Der Journalist Stanislav Aseyev hat nach der Annexion der Stadt Donezk 2014 durch russische Truppen unter einem anderen Namen weiterhin für ukrainische Medien berichtet, bis er 2017 aufflog und in das Arbeitslager Izolyatsia gebracht wurde. Im Gespräch mit Ivanna Skyba-Yakubova berichtet er über seine Erfahrungen im Lager, die er auch jüngst in einem Buch festgehalten hat, äußert sich aber auch kritisch zu einer Zukunftsperspektive für ein Post-Putin-Russland: "Die russischen Liberalen sagen dem Westen, dass nicht das russische Volk schuldig ist, sondern Putin und sein Gefolge. Wenn wir Putin vertreiben, sagen sie, werden wir kommen und die Dinge in Ordnung bringen; wir werden dem russischen Hinterland Bildung und Möglichkeiten bieten, so dass 'neue Russen' geboren werden und 'normale, echte Russen' zu ihnen stoßen werden - die 'normalen Russen', die jetzt irgendwo da draußen in Russland sind, aber aus welchen Gründen auch immer ruhig bleiben. Diese Vorstellung ist wahnhaft. Es ist sehr nützlich für sie, und sehr gefährlich für uns. Wenn es stimmt, dass nur Putin und sein Gefolge schuldig sind, dann kann es keine Wiedergutmachung geben. Das heißt, Putin soll zahlen, und Wanja aus Saratow trägt keine Verantwortung für irgendetwas. Aber das tut er. Wanja ist verantwortlich. Aber er würde das nicht akzeptieren - zumindest nicht so, wie die Deutschen ihre kollektive Verantwortung nach dem Zweiten Weltkrieg akzeptiert haben. Es gibt keine Möglichkeit, dass sich Russland unter irgendeiner Regierung ändert. Manche sagen, dass die Herrschaft Jelzins die einzige freie Periode in der russischen Geschichte der letzten 300 bis 400 Jahre war. Aber selbst dann sollte man sich daran erinnern, wie russische Soldaten in Tschetschenien gehandelt haben. Formal war es ein liberales Regime, aber in Tschetschenien haben Soldaten ganze Städte ausgelöscht, so wie sie es jetzt in der Ukraine tun. Wir müssen einen sehr pessimistischen Blick auf Russland und seine Bevölkerung entwickeln und unsere Politik auf dieser Grundlage aufbauen."
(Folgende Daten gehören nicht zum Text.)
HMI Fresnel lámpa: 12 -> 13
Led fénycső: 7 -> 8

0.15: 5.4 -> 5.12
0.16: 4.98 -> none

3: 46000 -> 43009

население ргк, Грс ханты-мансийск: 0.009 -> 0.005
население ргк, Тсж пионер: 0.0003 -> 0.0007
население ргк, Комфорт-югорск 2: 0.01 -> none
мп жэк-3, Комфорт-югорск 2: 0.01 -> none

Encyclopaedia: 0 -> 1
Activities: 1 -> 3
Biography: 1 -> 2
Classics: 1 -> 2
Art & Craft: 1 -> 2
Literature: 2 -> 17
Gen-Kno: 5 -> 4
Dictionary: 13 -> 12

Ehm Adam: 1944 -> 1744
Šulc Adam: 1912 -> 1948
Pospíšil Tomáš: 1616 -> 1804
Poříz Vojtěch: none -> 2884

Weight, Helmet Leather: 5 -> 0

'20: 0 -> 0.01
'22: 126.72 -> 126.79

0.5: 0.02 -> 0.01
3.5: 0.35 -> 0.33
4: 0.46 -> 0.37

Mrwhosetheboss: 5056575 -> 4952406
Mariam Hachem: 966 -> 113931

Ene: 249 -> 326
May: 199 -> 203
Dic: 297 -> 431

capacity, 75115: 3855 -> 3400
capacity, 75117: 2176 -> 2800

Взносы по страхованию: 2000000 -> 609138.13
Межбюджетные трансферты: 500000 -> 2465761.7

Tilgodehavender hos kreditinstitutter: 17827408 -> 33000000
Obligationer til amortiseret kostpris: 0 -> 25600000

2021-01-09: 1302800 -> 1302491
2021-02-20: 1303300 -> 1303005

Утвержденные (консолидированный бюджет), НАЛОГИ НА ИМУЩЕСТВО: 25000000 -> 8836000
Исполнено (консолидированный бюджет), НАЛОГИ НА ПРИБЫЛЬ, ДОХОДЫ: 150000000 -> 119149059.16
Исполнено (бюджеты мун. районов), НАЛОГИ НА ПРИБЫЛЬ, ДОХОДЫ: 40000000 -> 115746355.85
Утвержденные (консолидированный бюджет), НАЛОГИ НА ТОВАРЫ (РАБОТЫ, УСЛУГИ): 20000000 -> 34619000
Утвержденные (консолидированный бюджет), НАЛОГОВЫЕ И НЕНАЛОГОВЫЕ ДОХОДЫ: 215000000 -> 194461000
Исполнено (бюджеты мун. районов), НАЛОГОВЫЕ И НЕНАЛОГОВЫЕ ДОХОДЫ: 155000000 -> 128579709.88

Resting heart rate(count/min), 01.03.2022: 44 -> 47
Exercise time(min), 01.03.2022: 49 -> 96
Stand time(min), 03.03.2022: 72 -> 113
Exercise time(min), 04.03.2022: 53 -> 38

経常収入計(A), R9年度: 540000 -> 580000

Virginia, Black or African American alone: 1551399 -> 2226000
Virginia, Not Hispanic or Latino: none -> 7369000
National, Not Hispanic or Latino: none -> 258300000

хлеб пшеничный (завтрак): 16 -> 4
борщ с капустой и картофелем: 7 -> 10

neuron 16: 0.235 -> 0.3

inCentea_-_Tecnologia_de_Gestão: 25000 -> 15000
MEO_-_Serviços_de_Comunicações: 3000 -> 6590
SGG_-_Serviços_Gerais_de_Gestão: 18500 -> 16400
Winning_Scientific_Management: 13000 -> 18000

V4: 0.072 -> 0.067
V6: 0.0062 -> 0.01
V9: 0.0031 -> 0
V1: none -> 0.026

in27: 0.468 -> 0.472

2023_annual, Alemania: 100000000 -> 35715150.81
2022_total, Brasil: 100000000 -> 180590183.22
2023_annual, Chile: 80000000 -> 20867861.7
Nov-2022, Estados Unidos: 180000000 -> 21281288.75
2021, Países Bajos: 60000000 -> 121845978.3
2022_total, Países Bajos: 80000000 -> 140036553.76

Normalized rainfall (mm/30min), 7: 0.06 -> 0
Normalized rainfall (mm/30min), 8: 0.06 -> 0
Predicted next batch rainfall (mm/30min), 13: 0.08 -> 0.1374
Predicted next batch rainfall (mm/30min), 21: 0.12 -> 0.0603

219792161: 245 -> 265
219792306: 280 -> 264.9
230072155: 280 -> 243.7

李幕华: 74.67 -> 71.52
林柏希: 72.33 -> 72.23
Magazinrundschau vom 11.07.2023 - Eurozine

Der öffentlich-rechtliche Rundfunk in Deutschland braucht nicht nur mehr Transparenz, konstatiert Annika Weiss, sondern auch eine echte Demokratisierung, so dass sich auch die Beitragszahlenden wieder involviert fühlen können. Wie wäre es mit einer Reform ganz oben? "Um ein völlig unabhängiges Gremium für die Kontrolle der Programme und Finanzen zu schaffen, muss die gesamte Bandbreite der Zuschauerschaft in den Rundfunk- und Verwaltungsräten vertreten sein. Anstatt sich auf Vertreter etablierter Organisationen und politischer Akteure zu verlassen, um die Bevölkerung zu repräsentieren, könnten die Gebührenzahler umfassender vertreten werden. Sie könnten zum Beispiel ähnlich wie Geschworene nach dem Zufallsprinzip einberufen werden, wie es im Modell der Bürgerversammlungen geschieht. Dies würde ihre aktive Teilnahme als Interessenvertreter ermöglichen, die keine vorgegebene Agenda haben, wie es bei Organisationen, die Interessen vertreten, der Fall ist. Wie die Experimente von Nanz zur Bürgerbeteiligung zeigen, sind die Bürgerinnen und Bürger nach einer Schulung oder einem Training zu bestimmten Themen durchaus in der Lage, sich an wichtigen Entscheidungen auf lokaler politischer Ebene zu beteiligen."